Studies show, however, that MET does not improve stone passage rates. For this reason, the FDA has not certified any medication to help with the stone passage.
Larger kidney stones over 5 mm that do not pass after a reasonable period of time require intervention. There are several procedures for the treatment of kidney stones.
For stones less than 20 mm in size, and located in the kidney or ureter, the best treatment is ureteroscopy and laser lithotripsy. The procedure is performed under anesthesia on an outpatient basis. The patient usually goes home immediately following the procedure.
After the patient is anesthetized, Dr. Lazare inserts a small fiber-optic telescope into the ureter and he advances the scope to the kidney, if necessary. The stone is visualized and then Dr. Lazare passes a small laser fiber through the scope. He then disintegrates the stone under direct vision with the holmium laser fiber. Small fragments can then be removed with a tiny basket. At the end of the procedure, Dr. Lazare will place a small plastic tube called a stent into your ureter. This stent will be removed in the office about 5 days later.
The risks are low and the procedure is usually performed on an outpatient basis. Stone-free rates are about 85% – 90%.
Extracorporeal shock wave lithotripsy, or ESWL, is the least invasive means of treating stones in the kidney or in the upper ureter. It is appropriate for stones less than 20mm.

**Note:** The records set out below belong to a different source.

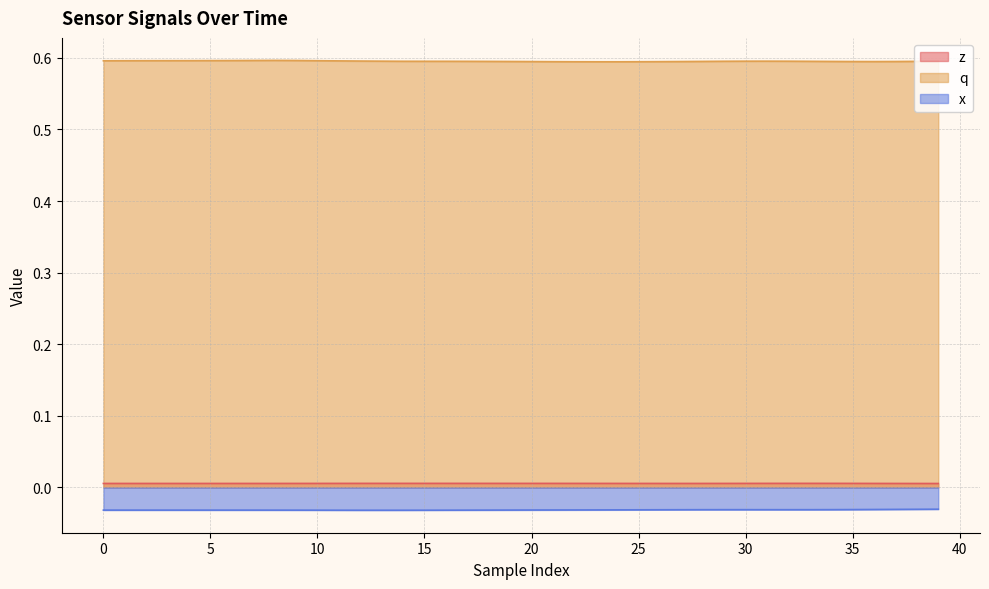

How many interior local valleys does the z series have?

2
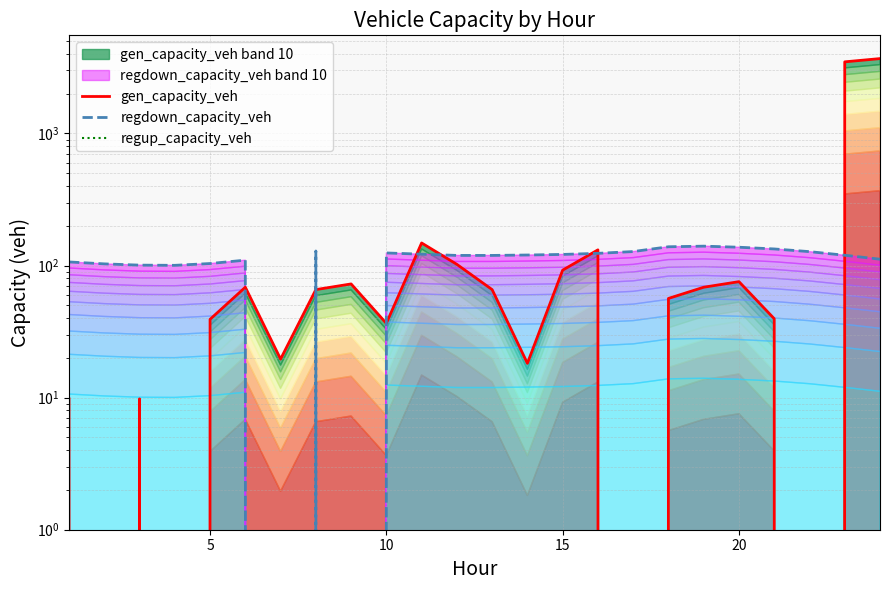

Which series has the largest total across all categories?

gen_capacity_veh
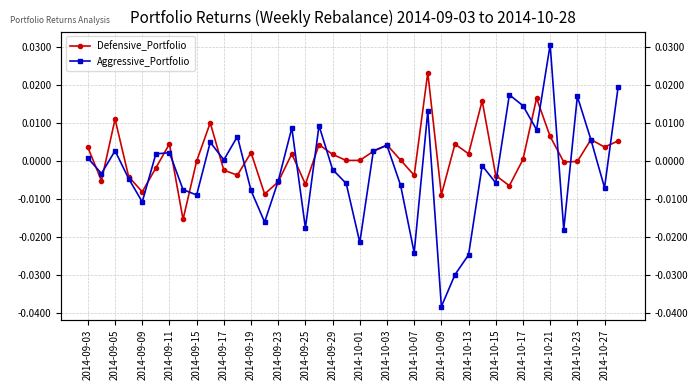

After their last crossing, which series has the higher values: Defensive_Portfolio or Aggressive_Portfolio?

Aggressive_Portfolio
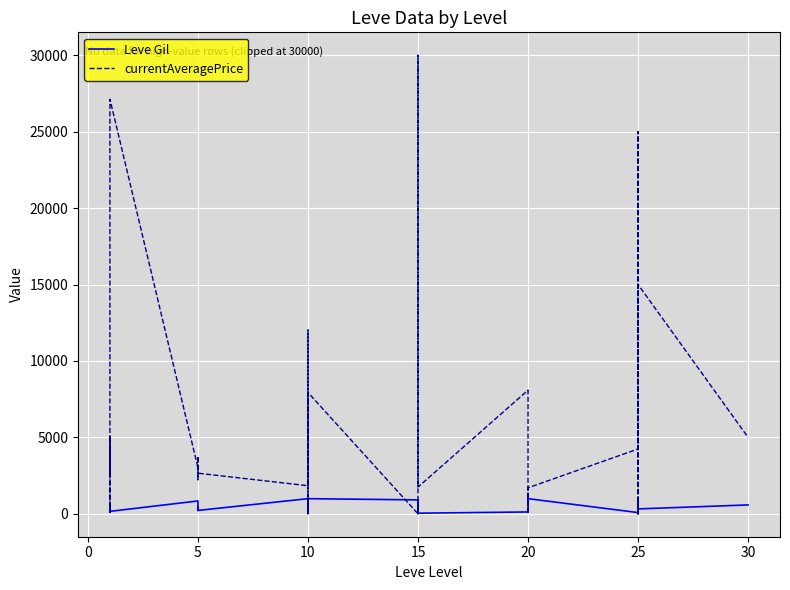

Count the number of data series in this chart.

2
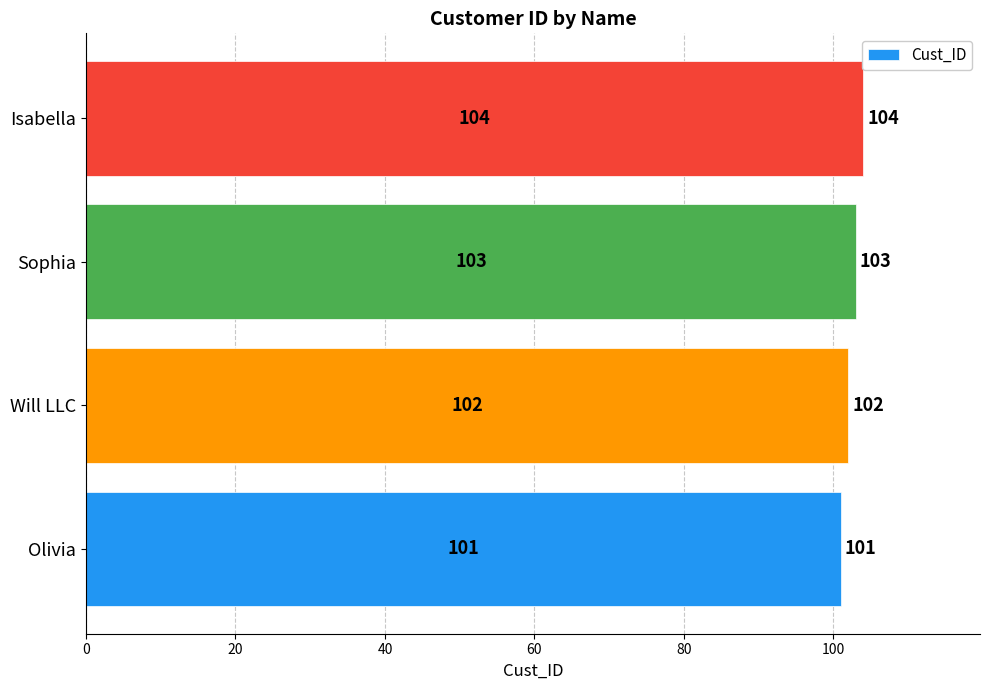

The value at Will LLC is 102. True or false?

True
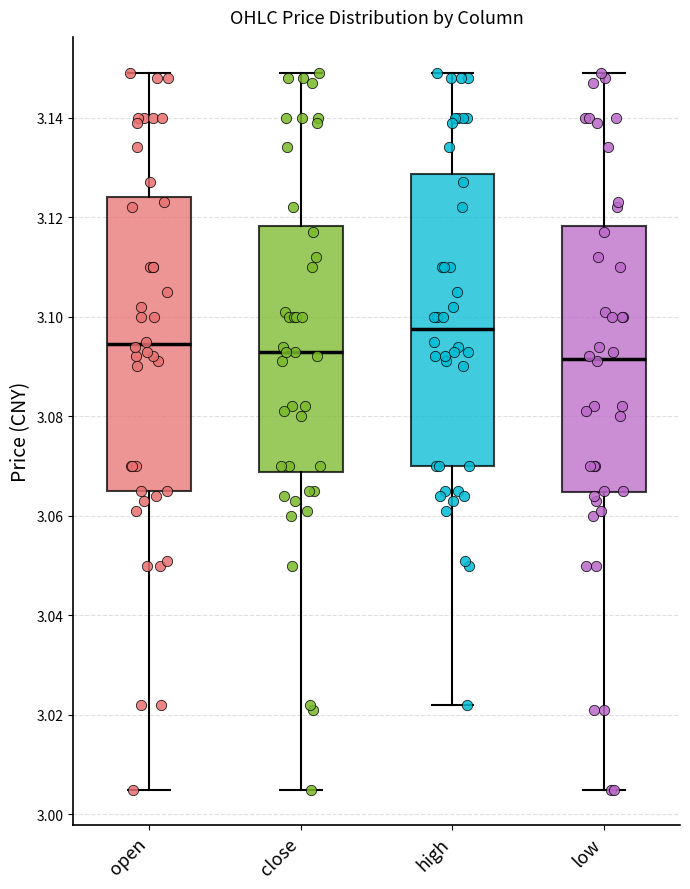

Where is the lower edge of the box for low on the y-axis? The values are not printed on the chart, so give them approximately, as read against the axis.

3.064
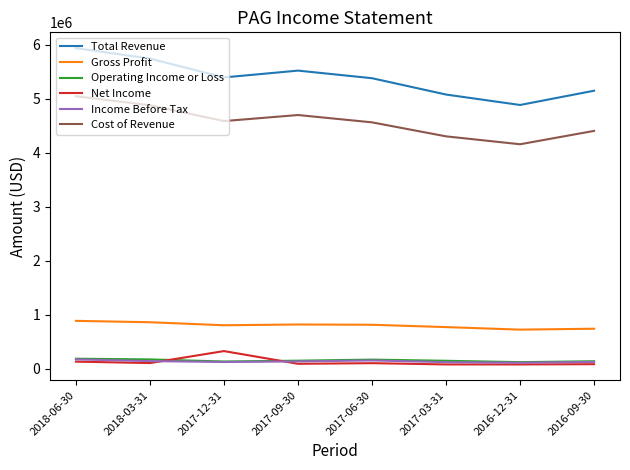

Which category has the highest value across all series?

2018-06-30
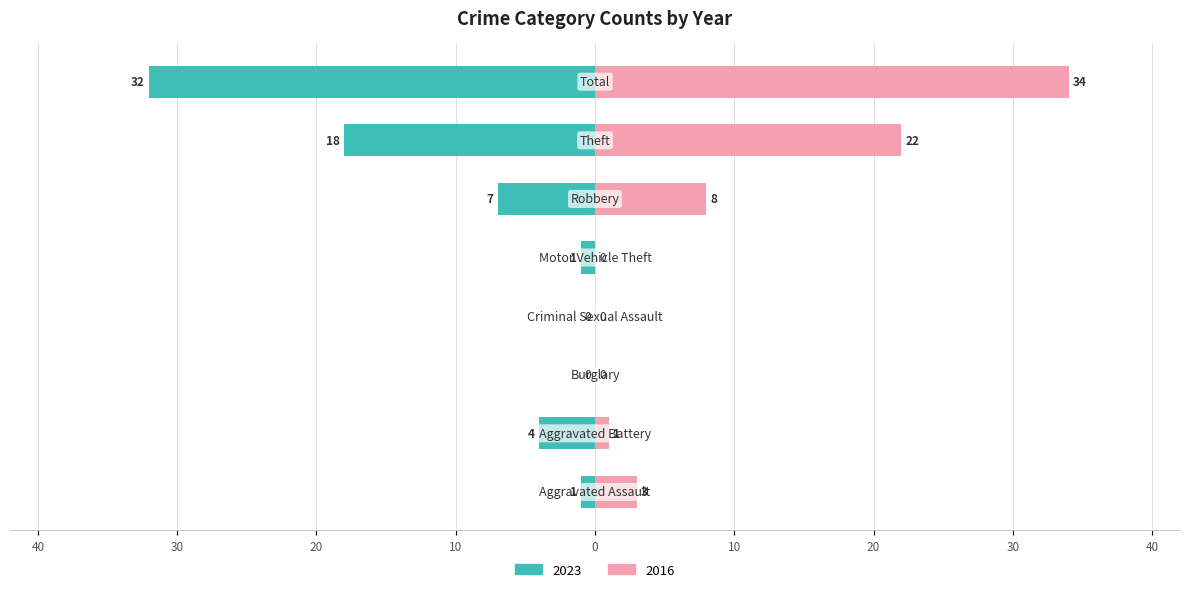

At which category is the sum across all series the highest?

Total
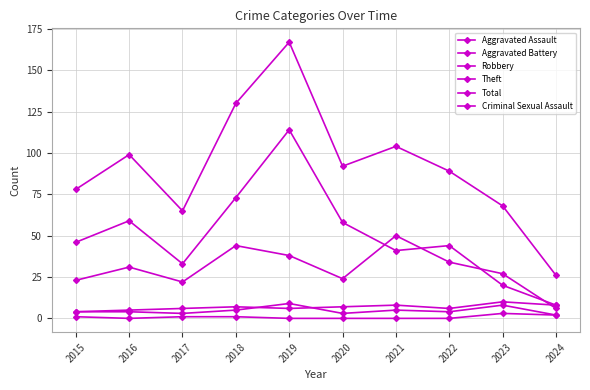

Is the value of Total at 2021 greater than the value of Aggravated Assault at 2024?

Yes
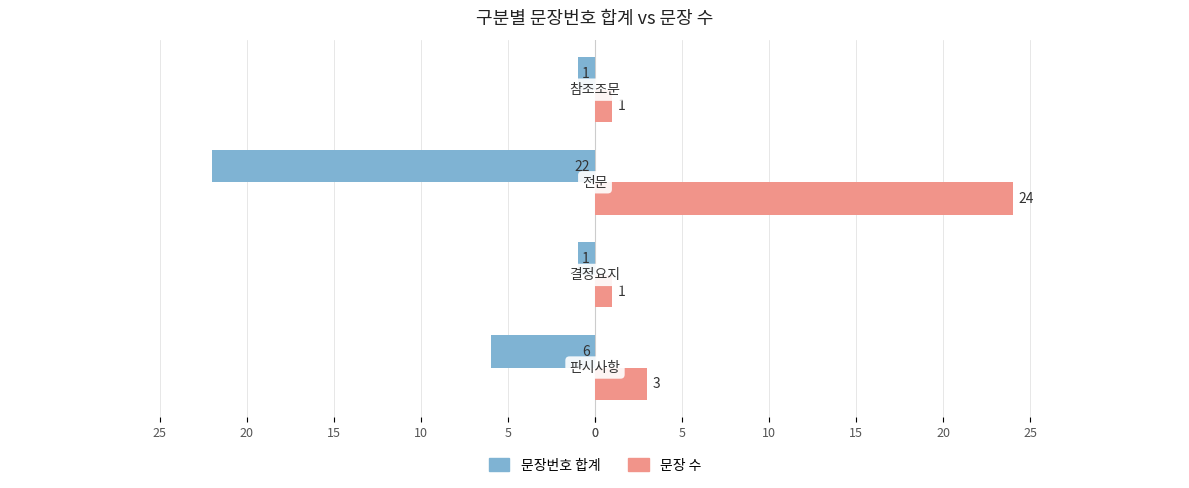

What is the difference between the maximum and minimum values in the 문장번호 합계 series?

21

You lie on the ESWL table and shock waves are then focused upon your kidney stone. The lithotripter machine is outside your body and the procedure is completely non-invasive. The lithotripter effectively disintegrates your stone into small pieces. You must then pass all the stone fragments out of the urinary system via the urine.
The stone-free rate with ESWL is in the 50% to 60% range. The procedure is low risk and completely non-invasive.
Percutaneous nephrolithotomy or PNL is performed upon patients with stones larger than 20 mm that is usually located in the kidney. The procedure is performed in the hospital under general anesthesia.
With PNL, a small hole is made in the back overlying the kidney with a needle. Dr. Lazare dilates the opening and then inserts a fiber-optic telescope into the kidney. Dr. Lazare is able to see the stone and disintegrate the stone under direct vision with an instrument called a lithotrite. This wand-like instrument creates shock waves that break the stone into small pieces. The stone fragments are then removed with either suction or a basket.
Short of open surgery, the PNL is the most effective procedure for the removal of large kidney stones. The success rate for the percutaneous procedure is over 85 %. The risks include bleeding and infection. In experienced hands, the risks are low. If you undergo this procedure, you will need to stay in the hospital for three days on average.